I'm curious to know how you're working around this with Loro. Are you building your own query layer or are you keeping everything denormalized?
This is a write up that may be helpful for you: https://sqlsync.dev/posts/stop-syncing-everything/
Based on the commits(especially the early/foundational ones) this seems to be built primarily with Claude, but I don't see that mentioned in the README.
Always nice to see something in here. Would love to hear what is your take on https://www.instantdb.com/?
I haven't tried InstantDB yet, but it looks really interesting. Thanks for the pointer! Will definitely check it out.
When you mentioned offline sync and graft, I mistook you for the author of this project:
https://github.com/orbitinghail/graft
However, they're clearly two different projects.
I don't want to take away from the work you've done, as you're clearly knowledgeable, but as someone else observed, heavy use of AI assistance can be observed in all your public projects. It's worth explicitly addressing, especially considering the foundational nature of your project: it's not easily replaced if it turns out to have to have subtle bugs.
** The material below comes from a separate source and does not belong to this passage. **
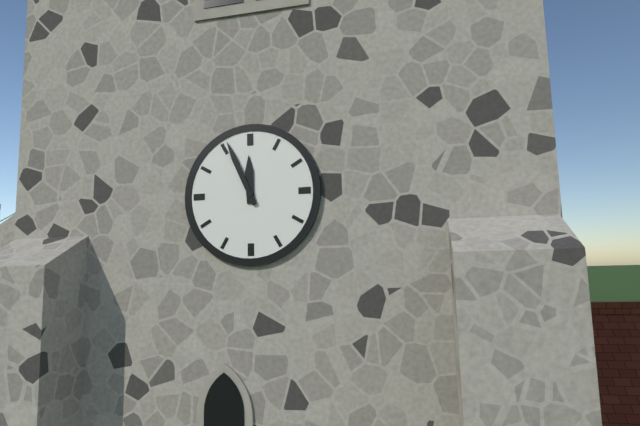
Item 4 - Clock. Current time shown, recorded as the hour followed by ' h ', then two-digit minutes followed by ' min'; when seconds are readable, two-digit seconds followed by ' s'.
11 h 56 min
Though I rarely use it myself, I'd like to know, simply because I'm curious as to how other engineers have incorporated such assistance it into their process.
Good work @danbitengo Is this usable in native Android app development?
Thanks! For native Android, not directly yet because v0.1.0 is Rust → WASM → TypeScript (web/Node/Deno/Bun).
But since the core sync engine is pure Rust, native Android bindings are definitely possible. The main paths would be:
1. JNI bindings directly from Rust
2. Or using the existing WASM core with a JVM WASM runtime
Haven't prioritized this yet since v0.1.0 focused on web/JS ecosystem, but if there's demand for Android, I could explore it. Are you working on something that needs offline sync on Android?
Is support for react native on the roadmap?
Not yet, but it's definitely something I'm considering.
Right now v0.1.0 is React (web) only. I'm planning Vue/Svelte for v0.2.0, and React Native could absolutely be v0.3.0 or sooner if there's demand.
The nice thing is the core sync engine is Rust → WASM, so it's framework-agnostic. The main work is just creating the React Native bindings and not rebuilding the sync logic.
Are you working on something with React Native? Curious what your offline sync needs are because it'd help me prioritize what to build next.